We also ran a subgroup analysis of high-risk patients identified as those who presented in cardiogenic shock and received eptifibatide. Within this high-risk subgroup, there was no significant difference in mortality or stroke; however, on follow-up, the heart failure trend was promising, with 46% of patients in the CAT RX group experiencing heart failure compared to 71% in the non–CAT RX group. We also noticed less use of balloons and shorter length of stents in the CAT RX group compared to the non–CAT RX group.
CONCLUSION
Based on the above results, we concluded that CAT RX is safe in high-risk patients with MI and large thrombus burden. The use of primary mechanical thrombectomy in high-risk patients with large thrombus burden may lead to less heart failure on follow-up by improving myocardial preservation, and frontline utilization of mechanical thrombectomy with CAT RX may lead to less stent and balloon utilization in high-thrombus-burden patients.1
*Disclaimer: The safety and effectiveness of this device for use in the treatment of ST-Elevation Myocardial Infarction (STEMI) has not been established.
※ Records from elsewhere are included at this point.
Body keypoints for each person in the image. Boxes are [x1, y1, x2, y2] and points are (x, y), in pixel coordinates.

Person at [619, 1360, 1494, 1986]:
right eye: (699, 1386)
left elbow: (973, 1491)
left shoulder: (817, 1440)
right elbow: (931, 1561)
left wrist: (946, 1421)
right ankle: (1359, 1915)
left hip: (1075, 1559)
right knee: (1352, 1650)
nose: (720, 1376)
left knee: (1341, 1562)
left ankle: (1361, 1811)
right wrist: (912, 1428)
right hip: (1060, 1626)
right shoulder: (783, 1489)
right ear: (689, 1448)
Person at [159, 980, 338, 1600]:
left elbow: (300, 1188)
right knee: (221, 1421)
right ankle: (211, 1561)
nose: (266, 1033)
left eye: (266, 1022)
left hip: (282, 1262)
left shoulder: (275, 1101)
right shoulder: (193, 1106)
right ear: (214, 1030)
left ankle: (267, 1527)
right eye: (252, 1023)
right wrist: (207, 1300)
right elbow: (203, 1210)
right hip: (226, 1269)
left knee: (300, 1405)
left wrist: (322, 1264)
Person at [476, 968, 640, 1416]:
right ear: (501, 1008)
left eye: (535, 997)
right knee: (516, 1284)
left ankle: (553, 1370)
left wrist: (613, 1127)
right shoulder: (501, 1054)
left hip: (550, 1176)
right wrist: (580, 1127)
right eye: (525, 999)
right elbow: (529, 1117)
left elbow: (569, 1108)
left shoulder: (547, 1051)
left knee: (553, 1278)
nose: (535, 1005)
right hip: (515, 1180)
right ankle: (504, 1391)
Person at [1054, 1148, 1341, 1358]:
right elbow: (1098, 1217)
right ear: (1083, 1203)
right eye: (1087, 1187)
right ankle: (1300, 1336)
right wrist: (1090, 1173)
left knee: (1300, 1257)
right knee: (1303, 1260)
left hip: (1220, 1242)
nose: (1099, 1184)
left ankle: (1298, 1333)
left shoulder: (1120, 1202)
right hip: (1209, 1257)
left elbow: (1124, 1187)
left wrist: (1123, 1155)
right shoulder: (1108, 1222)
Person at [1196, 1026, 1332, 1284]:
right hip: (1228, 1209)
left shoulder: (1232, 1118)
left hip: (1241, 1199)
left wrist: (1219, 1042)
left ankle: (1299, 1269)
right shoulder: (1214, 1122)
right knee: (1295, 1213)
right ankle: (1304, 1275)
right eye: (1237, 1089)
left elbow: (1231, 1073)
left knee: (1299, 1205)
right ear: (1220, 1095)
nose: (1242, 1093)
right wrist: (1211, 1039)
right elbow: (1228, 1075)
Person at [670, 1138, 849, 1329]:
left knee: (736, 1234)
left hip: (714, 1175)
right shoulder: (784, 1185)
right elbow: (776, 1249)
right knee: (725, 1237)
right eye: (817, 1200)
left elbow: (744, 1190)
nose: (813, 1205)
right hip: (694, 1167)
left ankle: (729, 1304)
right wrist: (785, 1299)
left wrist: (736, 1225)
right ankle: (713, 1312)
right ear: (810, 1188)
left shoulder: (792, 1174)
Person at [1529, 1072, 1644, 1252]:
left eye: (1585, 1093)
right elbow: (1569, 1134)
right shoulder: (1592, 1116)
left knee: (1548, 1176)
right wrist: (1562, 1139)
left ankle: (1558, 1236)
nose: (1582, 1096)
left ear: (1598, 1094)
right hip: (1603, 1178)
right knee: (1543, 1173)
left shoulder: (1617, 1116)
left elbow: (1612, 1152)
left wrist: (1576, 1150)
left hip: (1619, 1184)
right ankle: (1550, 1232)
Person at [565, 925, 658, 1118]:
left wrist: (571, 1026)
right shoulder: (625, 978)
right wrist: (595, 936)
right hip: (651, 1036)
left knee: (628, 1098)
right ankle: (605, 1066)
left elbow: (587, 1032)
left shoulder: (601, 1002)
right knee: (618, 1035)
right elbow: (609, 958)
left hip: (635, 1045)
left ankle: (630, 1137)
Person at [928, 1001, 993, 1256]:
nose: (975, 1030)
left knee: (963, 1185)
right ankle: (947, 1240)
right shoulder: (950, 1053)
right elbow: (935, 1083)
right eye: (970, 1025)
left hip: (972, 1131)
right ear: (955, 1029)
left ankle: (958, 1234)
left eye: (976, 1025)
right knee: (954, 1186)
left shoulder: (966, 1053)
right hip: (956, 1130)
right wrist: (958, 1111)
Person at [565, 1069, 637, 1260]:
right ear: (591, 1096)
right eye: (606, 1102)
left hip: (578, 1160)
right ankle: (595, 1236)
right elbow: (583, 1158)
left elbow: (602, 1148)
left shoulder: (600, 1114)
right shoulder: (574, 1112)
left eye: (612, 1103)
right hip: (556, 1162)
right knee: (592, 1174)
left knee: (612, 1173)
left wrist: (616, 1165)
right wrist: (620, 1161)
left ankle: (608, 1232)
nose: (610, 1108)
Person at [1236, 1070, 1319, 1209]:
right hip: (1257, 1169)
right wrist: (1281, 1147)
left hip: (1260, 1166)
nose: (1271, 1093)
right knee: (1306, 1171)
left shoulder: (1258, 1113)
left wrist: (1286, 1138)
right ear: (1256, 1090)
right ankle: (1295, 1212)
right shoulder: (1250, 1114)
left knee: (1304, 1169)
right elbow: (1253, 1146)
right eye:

Complications from the use of this device in this manner could lead to death, permanent impairment, and/or the need for emergency medical intervention.
The opinions and clinical experiences presented herein are for informational purposes only. The results may not be predictive of all patients. Individual results may vary depending on a variety of patient-specific attributes.
1. Sattouf Z. Safety and efficacy of coronary Penumbra device in ST-elevation myocardial infarction. Presented at: CRT 2024; March 9-12, 2024; Washington, DC.